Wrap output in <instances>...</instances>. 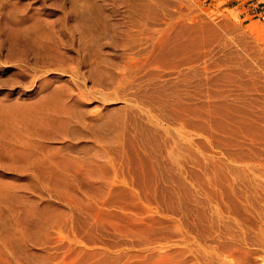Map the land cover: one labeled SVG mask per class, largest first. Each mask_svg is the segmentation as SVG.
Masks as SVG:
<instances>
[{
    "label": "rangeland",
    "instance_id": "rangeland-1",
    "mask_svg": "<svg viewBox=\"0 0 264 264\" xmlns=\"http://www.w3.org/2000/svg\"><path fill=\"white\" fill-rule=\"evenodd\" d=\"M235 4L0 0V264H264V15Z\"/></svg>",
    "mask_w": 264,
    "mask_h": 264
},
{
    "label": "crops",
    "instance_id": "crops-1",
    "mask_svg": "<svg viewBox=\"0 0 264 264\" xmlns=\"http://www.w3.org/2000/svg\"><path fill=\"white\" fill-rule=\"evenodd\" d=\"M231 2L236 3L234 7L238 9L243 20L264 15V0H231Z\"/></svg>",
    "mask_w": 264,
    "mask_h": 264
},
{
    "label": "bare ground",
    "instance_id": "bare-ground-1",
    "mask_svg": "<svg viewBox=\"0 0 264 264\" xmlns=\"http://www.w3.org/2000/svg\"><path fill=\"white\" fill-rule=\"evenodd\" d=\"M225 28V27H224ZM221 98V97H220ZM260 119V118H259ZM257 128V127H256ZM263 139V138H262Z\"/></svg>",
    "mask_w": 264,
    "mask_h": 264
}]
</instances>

* * *

## [EXERCISE INSTRUCTIONS]
Please tally the lines of the data above that contain the string "ground", with case counting, and reply with the number alone.

## [THE OUTPUT]
2